Some quarters of the local press have gingerly experimented with more open criticism of the government’s shortcomings. And yet authorities have not yet provided firm evidence they are prepared to open up the country to foreign reporters.
Alexei Volosevich, the editor of AsiaTerra, a news website run out of Tashkent but unavailable for access inside Uzbekistan, said Zeid has long been seeking a meeting with top Uzbek officials, and that Mirziyoyev’s government may agree to some fresh concessions by way of making the visit a success.
That sentiment was echoed by Ivar Dale, an activists with the Norwegian Helsinki Committee, in comments to ferghana.ru.
“We have to assume the High Commissioner is aware of the way his visit may be used in state propaganda in this part of the world, in order to show a commitment to international human rights standards that really is nothing but window-dressing,” Dale said. “However, in my experience, UN experts are familiar with the way authoritarian regimes seek to ‘drown’ the real issues in statistics and meaningless figures. And I don't think Zeid Ra'ad Al Hussein is easily fooled.” But it remains to be seen whether he and his office are brave enough, or perhaps diplomatic enough, to raise the really, really difficult questions.”
There is some evidence that Zeid is getting some unvarnished feedback as local rights activists have already been permitted to meet with him.

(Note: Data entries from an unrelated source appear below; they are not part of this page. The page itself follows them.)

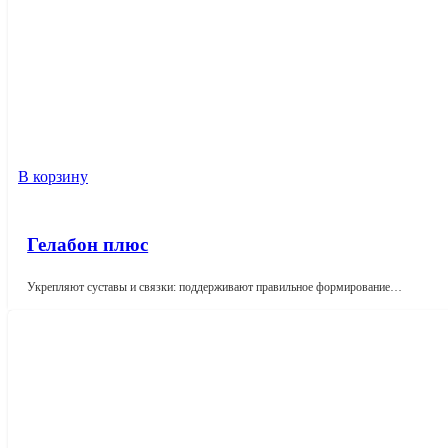
В корзину
Гелабон плюс
Укрепляют суставы и связки: поддерживают правильное формирование…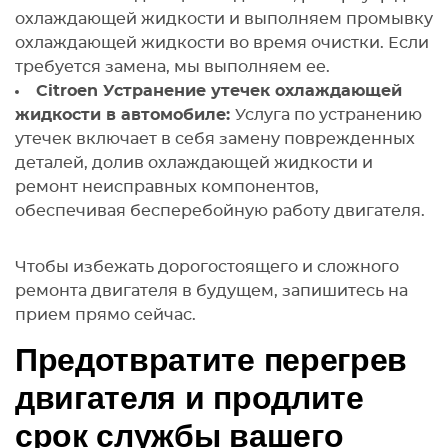
охлаждающей жидкости и выполняем промывку
охлаждающей жидкости во время очистки. Если
требуется замена, мы выполняем ее.
Citroen Устранение утечек охлаждающей
жидкости в автомобиле:
Услуга по устранению
утечек включает в себя замену поврежденных
деталей, долив охлаждающей жидкости и
ремонт неисправных компонентов,
обеспечивая бесперебойную работу двигателя.
Чтобы избежать дорогостоящего и сложного
ремонта двигателя в будущем, запишитесь на
прием прямо сейчас.
Предотвратите перегрев
двигателя и продлите
срок службы вашего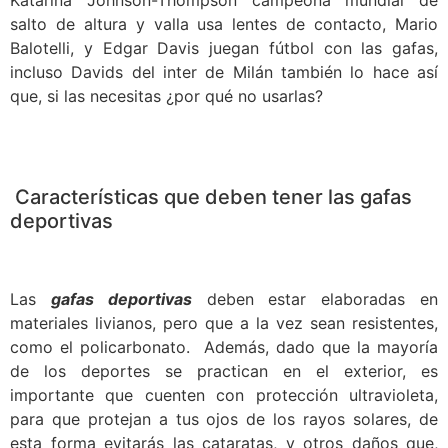
Katarina Johnson-Thompson campeona mundial de
salto de altura y valla usa lentes de contacto, Mario
Balotelli, y Edgar Davis juegan fútbol con las gafas,
incluso Davids del inter de Milán también lo hace así
que, si las necesitas ¿por qué no usarlas?
Características que deben tener las gafas
deportivas
Las
gafas deportivas
deben estar elaboradas en
materiales livianos, pero que a la vez sean resistentes,
como el policarbonato. Además, dado que la mayoría
de los deportes se practican en el exterior, es
importante que cuenten con protección ultravioleta,
para que protejan a tus ojos de los rayos solares, de
esta forma evitarás las cataratas, y otros daños que,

“During our meeting with the High Commissioner, the issue of readmitting international organizations like Human Rights Watch and Freedom House was not raised, but the very fact the meeting took place gives us some hope,” Bukhara-based activist Shukhrat Ganiyev told EurasiaNet.org.
Uzbekistan Supreme Court approved a Justice Ministry petition to close HRW’s office in Tashkent in June 2011. The suppression of international organizations like HRW were prompted in particular by their routine demands for a thorough and independent investigations into the events leading up to the crackdown of protesters in the Ferghana Valley city of Andijon in 2005.